# Raw records
__________

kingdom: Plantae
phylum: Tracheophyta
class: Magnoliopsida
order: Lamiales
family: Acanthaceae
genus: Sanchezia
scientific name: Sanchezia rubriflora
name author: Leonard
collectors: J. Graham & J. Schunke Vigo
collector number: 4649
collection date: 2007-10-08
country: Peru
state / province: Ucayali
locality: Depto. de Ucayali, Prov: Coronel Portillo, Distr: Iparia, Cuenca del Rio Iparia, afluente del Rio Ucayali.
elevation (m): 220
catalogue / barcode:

__________

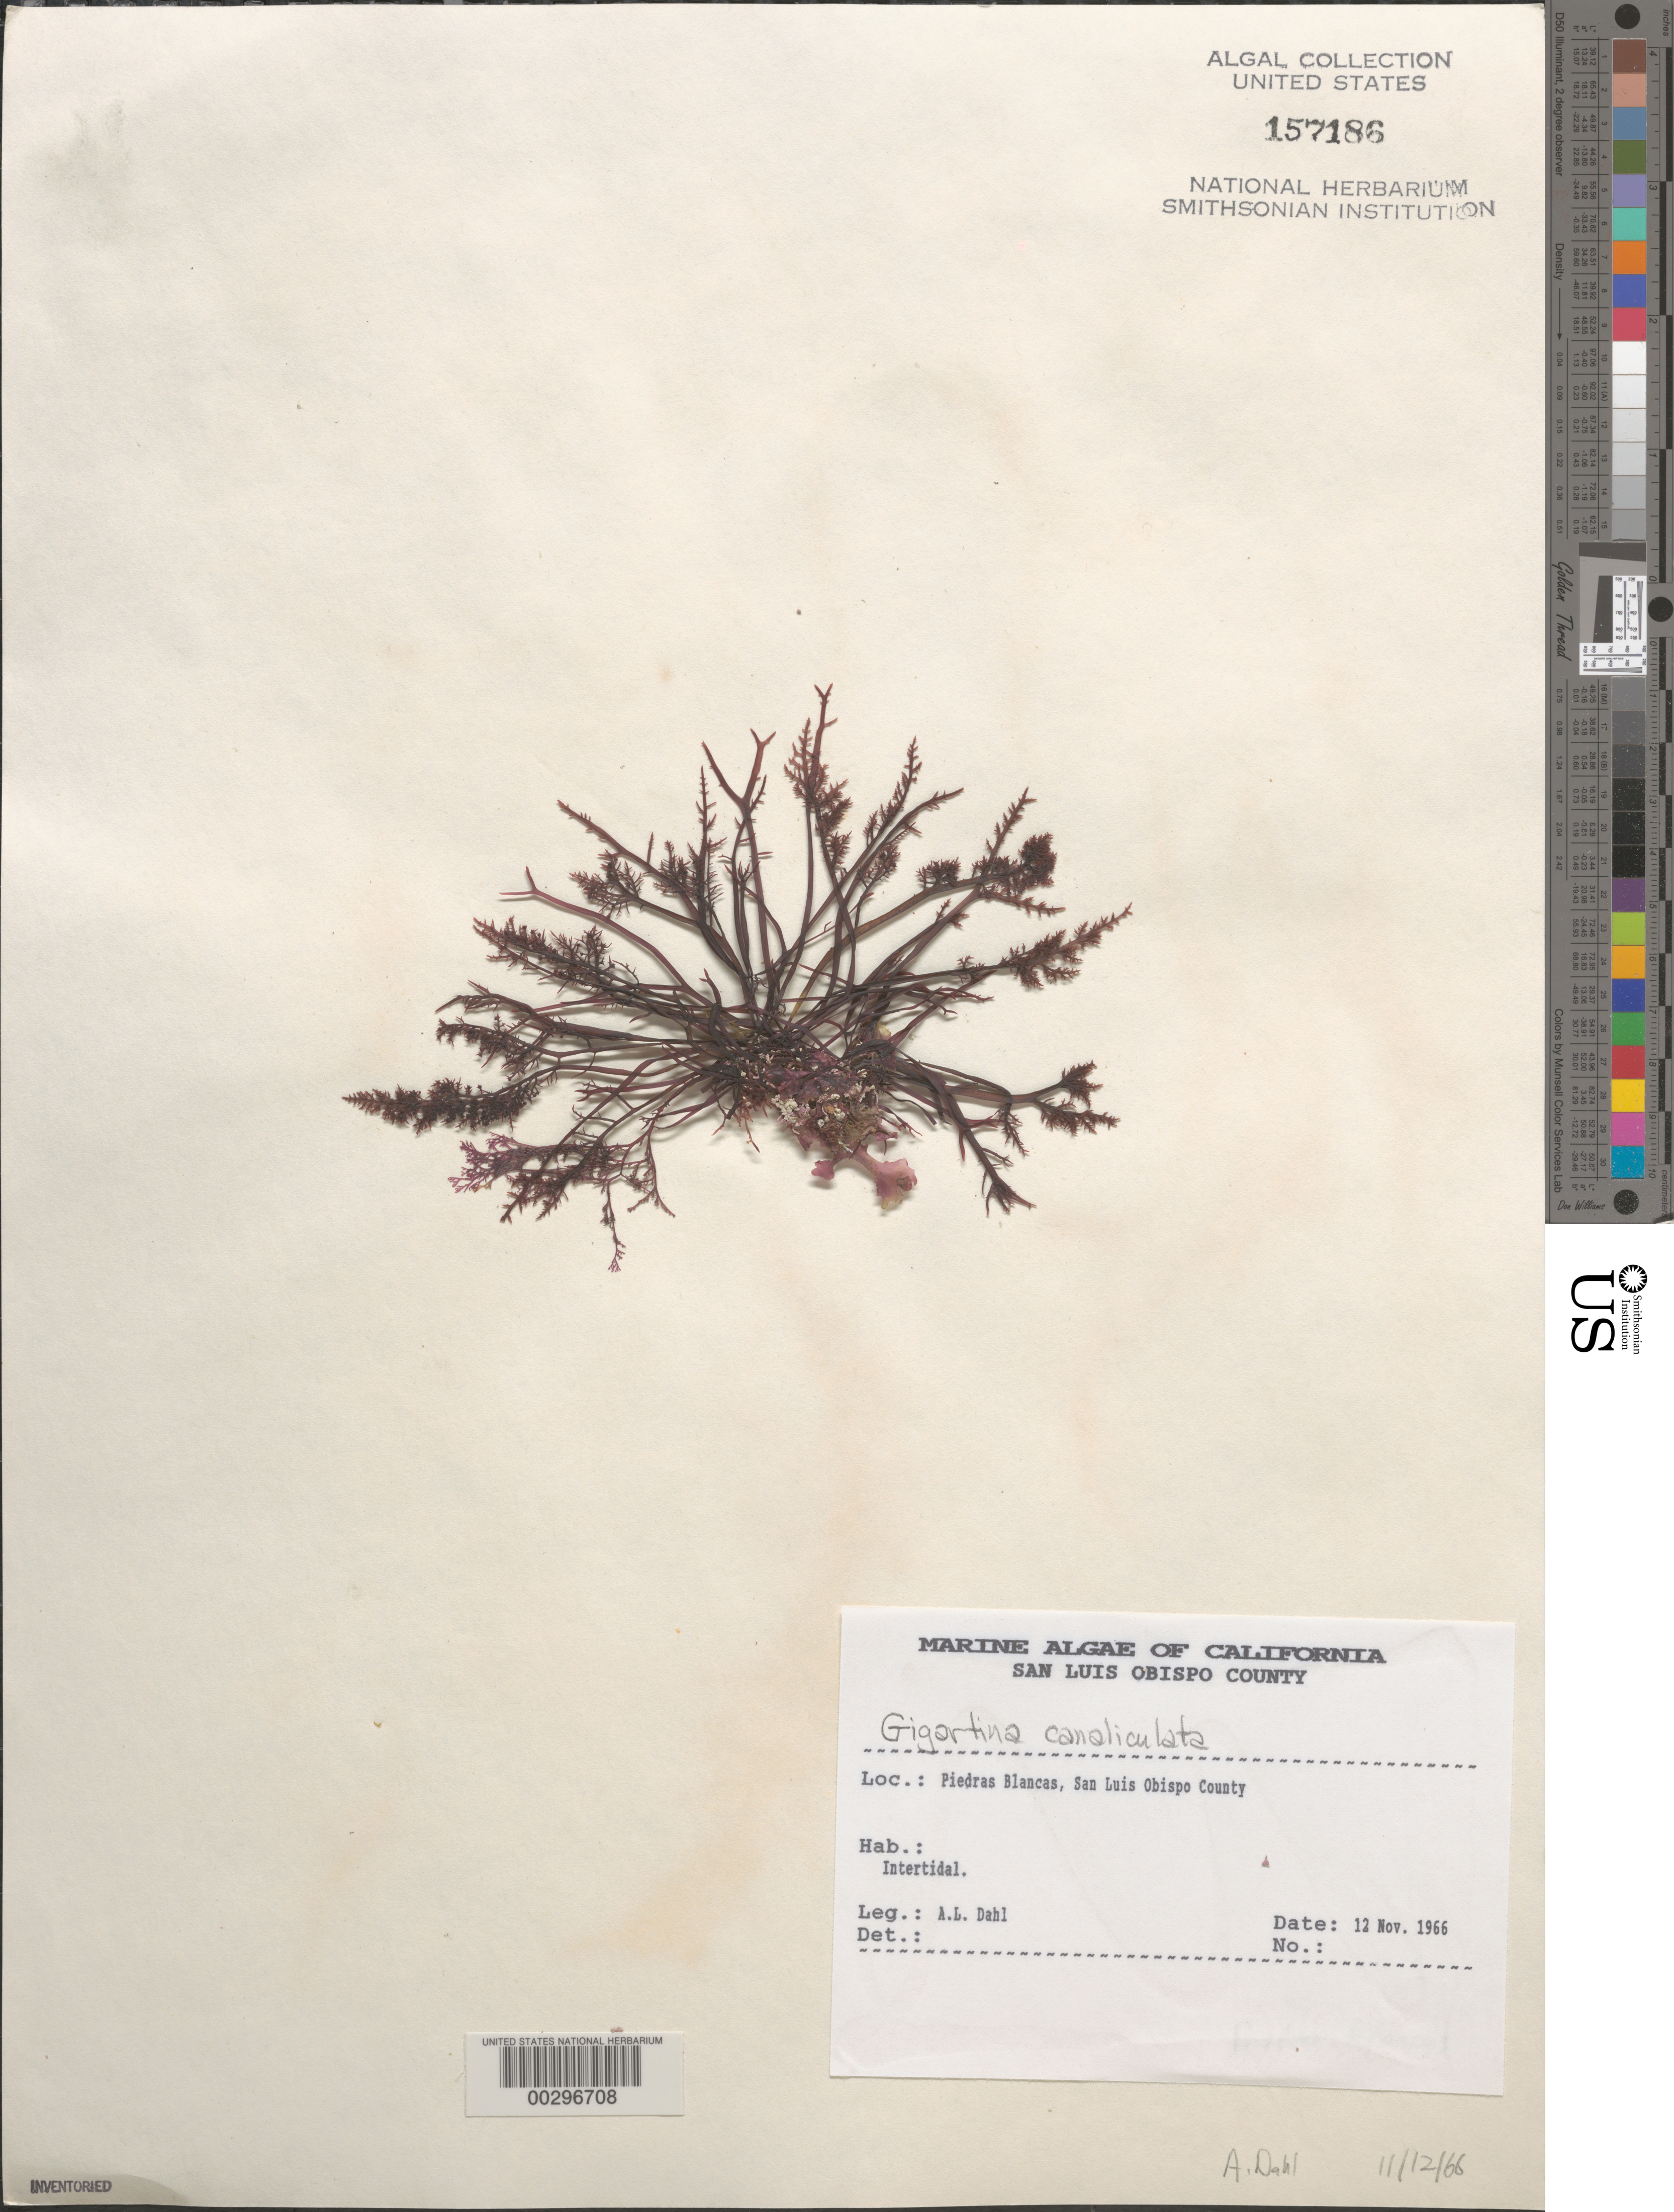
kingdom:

__________

# Prompt
Copy out the lines from the one containing "genus: Sanchezia" through the one containing "elevation (m): 220", reproducing them precisely as they appear.

# Full response
genus: Sanchezia
scientific name: Sanchezia rubriflora
name author: Leonard
collectors: J. Graham & J. Schunke Vigo
collector number: 4649
collection date: 2007-10-08
country: Peru
state / province: Ucayali
locality: Depto. de Ucayali, Prov: Coronel Portillo, Distr: Iparia, Cuenca del Rio Iparia, afluente del Rio Ucayali.
elevation (m): 220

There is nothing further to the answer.